Your task is to copy every line of the entries that contains "DataWidth".
### Given entries ###
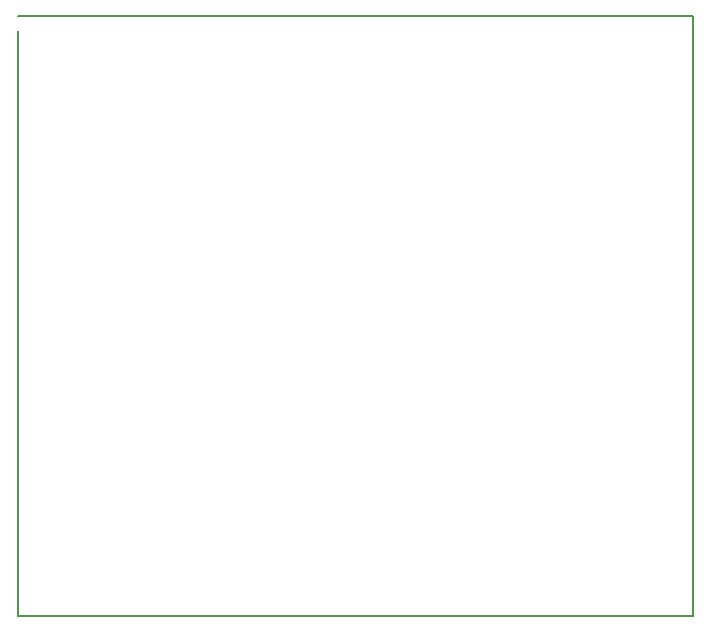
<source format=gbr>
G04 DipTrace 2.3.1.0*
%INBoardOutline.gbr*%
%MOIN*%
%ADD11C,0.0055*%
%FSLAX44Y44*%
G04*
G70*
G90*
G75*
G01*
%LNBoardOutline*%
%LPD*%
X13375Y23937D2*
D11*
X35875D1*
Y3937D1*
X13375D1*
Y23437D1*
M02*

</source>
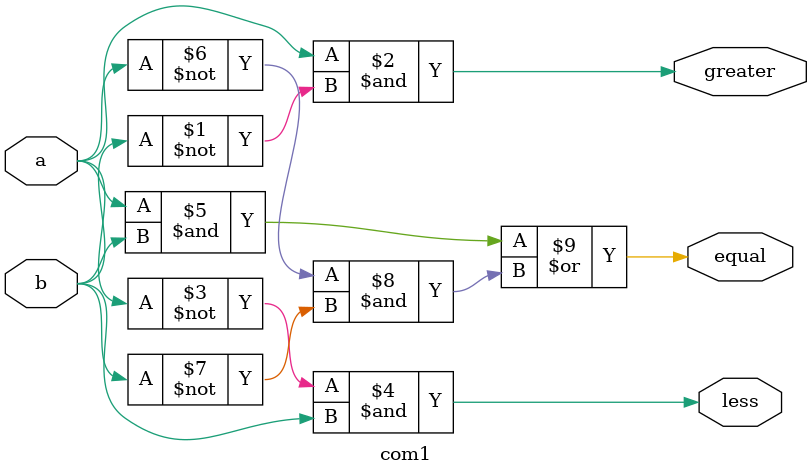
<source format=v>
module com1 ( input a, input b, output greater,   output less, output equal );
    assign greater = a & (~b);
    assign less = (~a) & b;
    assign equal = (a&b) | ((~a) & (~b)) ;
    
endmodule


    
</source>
###
### Given entries ###
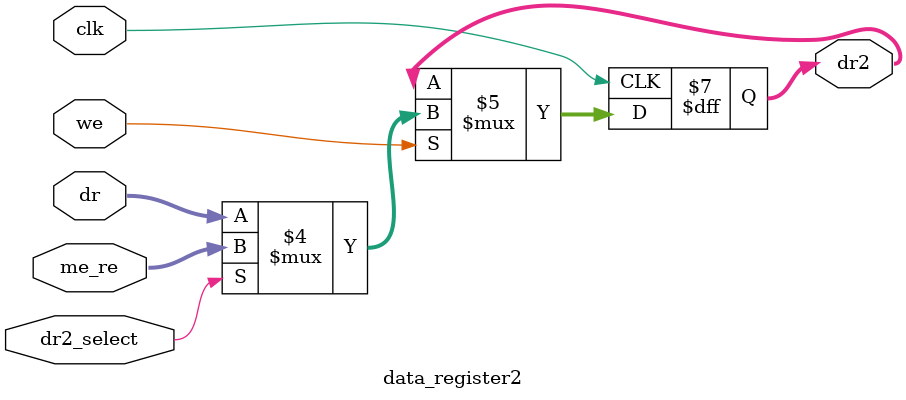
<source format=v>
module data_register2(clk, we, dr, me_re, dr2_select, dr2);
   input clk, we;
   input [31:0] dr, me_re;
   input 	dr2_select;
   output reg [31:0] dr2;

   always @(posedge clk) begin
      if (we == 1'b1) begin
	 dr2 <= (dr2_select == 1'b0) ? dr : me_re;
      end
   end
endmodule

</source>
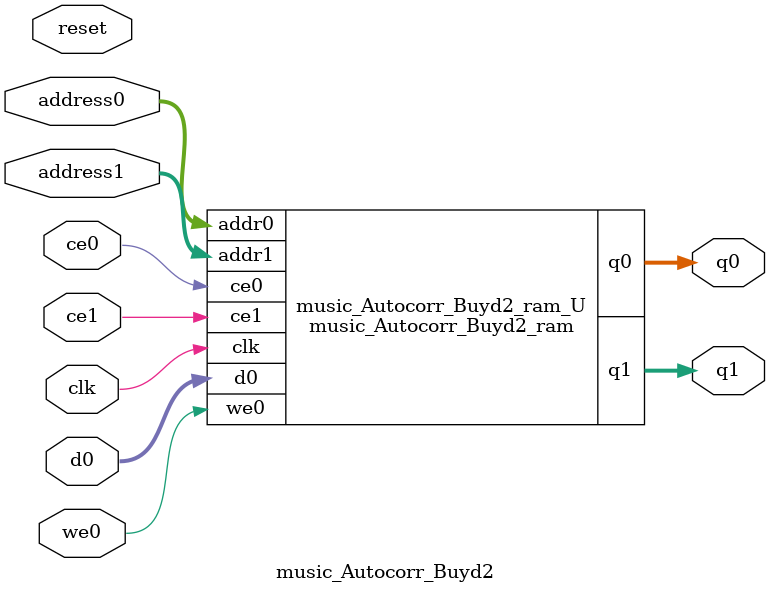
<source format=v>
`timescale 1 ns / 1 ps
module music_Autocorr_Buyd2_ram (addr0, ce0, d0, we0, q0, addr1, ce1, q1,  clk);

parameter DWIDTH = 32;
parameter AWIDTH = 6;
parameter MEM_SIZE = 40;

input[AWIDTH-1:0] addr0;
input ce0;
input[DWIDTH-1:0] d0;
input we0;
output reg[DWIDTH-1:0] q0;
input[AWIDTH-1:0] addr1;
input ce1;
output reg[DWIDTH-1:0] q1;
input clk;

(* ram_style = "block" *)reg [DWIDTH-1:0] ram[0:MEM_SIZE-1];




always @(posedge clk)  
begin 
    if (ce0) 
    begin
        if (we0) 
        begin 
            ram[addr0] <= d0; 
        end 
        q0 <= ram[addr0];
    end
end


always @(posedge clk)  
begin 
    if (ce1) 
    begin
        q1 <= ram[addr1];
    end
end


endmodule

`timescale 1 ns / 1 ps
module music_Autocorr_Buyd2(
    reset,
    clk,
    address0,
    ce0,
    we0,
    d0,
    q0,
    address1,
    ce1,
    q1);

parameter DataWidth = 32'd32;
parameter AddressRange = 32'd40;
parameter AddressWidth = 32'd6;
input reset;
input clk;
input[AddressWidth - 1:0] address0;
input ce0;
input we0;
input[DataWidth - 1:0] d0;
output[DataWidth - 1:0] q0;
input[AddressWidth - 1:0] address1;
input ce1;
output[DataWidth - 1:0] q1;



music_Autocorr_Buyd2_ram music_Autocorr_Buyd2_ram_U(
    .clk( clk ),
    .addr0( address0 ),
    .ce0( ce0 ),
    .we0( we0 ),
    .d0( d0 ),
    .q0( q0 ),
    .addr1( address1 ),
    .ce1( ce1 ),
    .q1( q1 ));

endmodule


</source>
###
(Answer box):
parameter DataWidth = 32'd32;
input[DataWidth - 1:0] d0;
output[DataWidth - 1:0] q0;
output[DataWidth - 1:0] q1;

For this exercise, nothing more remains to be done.